Passage provided ->
━━━━━━━━━━━━━━━━━━━━

The good news is that the influx of cash gifts over Christmas combined with Steam’s penchant for RIDICULOUSLY generous discounts over the holidays means that I get to talk about the ones that I’m really enjoying now. To that end, please enjoy these three recommendations for your gaming pleasure.

Chroma Squad

This was the odd duck gift that I got from a friend with a long history of loving the Real-Time Strategy and Tactical RPG genres. I never considered myself a fan of them since I’ve always preferred faster paced, action-oriented games that made me feel like I was directly in the action rather than an invisible hand directing events. That said, if any game has a chance of changing that opinion, It would be Chroma Squad.

Centering around a group of actors on a Mighty Morphin’ Power Rangers parody who get fed up with their d-bag director and start their own indie studio, you play the role of their new director and are charged with casting actors, making props, and building your set (all of which effect in-game stats) as you attempt to play to the audience to build a fanbase (which, in turn, provides you with a bigger budget for better gear) and build the best tokusatsu show ever.

Basically, it’s Fire Emblem by way of a business management simulator; an odd combination that strangely works. The fact that I was managing a show not only made me think harder about my choices but also helped to immerse me in the story since I wasn’t just some never-spoken-of pseudo-god playing with the lives of the cast. You can even customize the team name, uniforms, and catchphrases to create the show you wished you could make while watching stuff like Kamen Rider.

Bear Simulator

Okay, I know the ‘simulator’ genre is a total joke. Like, LITERALLY a joke; they’re made to be played for a few hours, be laughed at like a bad movie night, and swiftly forgotten. But Bear Simulator just feels like something more.

━━━━━━━━━━━━━━━━━━━━

Recorded information ->

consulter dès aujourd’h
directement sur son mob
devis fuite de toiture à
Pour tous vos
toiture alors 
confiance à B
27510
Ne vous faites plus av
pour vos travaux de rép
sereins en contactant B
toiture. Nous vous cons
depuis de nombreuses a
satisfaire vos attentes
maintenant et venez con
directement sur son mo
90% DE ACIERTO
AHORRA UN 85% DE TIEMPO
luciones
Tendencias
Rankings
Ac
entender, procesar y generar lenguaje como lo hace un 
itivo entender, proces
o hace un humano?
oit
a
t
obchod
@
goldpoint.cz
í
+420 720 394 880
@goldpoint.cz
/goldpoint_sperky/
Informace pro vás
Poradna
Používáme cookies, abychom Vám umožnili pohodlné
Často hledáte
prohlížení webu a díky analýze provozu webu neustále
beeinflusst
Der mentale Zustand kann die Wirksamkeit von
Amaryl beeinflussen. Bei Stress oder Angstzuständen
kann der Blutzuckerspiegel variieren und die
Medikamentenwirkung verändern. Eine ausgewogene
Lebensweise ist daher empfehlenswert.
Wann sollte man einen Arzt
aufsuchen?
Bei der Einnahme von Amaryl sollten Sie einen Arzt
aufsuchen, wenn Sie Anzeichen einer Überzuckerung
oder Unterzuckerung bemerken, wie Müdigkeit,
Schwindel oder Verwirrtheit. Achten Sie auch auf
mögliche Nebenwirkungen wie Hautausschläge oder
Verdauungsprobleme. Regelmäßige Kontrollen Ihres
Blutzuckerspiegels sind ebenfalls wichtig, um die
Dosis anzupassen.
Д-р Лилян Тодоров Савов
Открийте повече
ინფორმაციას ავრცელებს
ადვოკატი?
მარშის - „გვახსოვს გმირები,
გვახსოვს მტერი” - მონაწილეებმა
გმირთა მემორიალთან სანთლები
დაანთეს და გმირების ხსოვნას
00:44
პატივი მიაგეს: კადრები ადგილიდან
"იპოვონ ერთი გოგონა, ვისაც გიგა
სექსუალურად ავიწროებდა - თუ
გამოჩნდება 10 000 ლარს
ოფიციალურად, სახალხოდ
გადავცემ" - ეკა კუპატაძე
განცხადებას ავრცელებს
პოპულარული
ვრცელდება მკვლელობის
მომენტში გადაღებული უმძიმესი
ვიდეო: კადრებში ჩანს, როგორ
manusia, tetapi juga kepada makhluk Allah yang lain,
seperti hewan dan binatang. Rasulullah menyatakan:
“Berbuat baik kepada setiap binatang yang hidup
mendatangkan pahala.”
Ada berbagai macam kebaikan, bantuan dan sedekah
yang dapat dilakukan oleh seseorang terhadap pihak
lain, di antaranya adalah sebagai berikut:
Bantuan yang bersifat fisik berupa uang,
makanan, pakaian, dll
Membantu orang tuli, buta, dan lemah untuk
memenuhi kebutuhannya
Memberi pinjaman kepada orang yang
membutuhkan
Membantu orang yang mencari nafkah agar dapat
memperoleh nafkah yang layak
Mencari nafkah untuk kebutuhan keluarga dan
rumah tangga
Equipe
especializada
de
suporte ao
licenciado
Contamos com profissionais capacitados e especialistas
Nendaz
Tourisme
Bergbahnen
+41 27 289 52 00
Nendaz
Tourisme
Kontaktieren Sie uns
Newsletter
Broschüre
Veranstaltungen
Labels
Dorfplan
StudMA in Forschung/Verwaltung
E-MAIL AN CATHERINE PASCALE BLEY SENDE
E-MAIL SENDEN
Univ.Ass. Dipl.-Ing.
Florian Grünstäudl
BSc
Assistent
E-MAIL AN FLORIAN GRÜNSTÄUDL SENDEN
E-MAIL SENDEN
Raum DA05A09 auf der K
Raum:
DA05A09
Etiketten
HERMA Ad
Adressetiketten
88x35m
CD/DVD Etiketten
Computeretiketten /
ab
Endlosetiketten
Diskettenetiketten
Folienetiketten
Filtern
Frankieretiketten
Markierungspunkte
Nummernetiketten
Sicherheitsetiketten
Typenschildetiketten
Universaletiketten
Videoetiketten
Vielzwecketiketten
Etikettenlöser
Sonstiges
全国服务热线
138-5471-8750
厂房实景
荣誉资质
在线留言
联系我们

━━━━━━━━━━━━━━━━━━━━

Problems and tasks ->
a. Can you rewrite the entries from the first line up to and including the line with "720 394 880", swapping "Tendencias" for "Novedades" and leaving everything else the same?
b. What comes next in the game recommendations? Continue them from their last sentence.

Answers to this exercise ->
a.
consulter dès aujourd’h
directement sur son mob
devis fuite de toiture à
Pour tous vos
toiture alors 
confiance à B
27510
Ne vous faites plus av
pour vos travaux de rép
sereins en contactant B
toiture. Nous vous cons
depuis de nombreuses a
satisfaire vos attentes
maintenant et venez con
directement sur son mo
90% DE ACIERTO
AHORRA UN 85% DE TIEMPO
luciones
Novedades
Rankings
Ac
entender, procesar y generar lenguaje como lo hace un 
itivo entender, proces
o hace un humano?
oit
a
t
obchod
@
goldpoint.cz
í
+420 720 394 880

b.
Like most games of its ilk (Goat Simulator comes to mind almost instantly), Bear Simulator revolves around you taking control of a normal creature in less than normal situations. But unlike its goat-based predecessor which largely required you to make your own fun from it, there is an over-arching mystery to be solved in Bear Simulator that helps to keep you engrossed in the action and encourages you to re-explore your world when you’ve polished your ursine skills.

Also, combining the Canada Hat in the above trailer with the fake mustache you find later totally makes you look like a gentlemanly tundra explorer.

Neurovoider

At this point, if you’ve been following me for a while, you should know that I love The Binding of Isaac and other procedurally generated dungeon crawlers. But if any game is going to knock Isaac off its lofty throne, it’s Neurovoider.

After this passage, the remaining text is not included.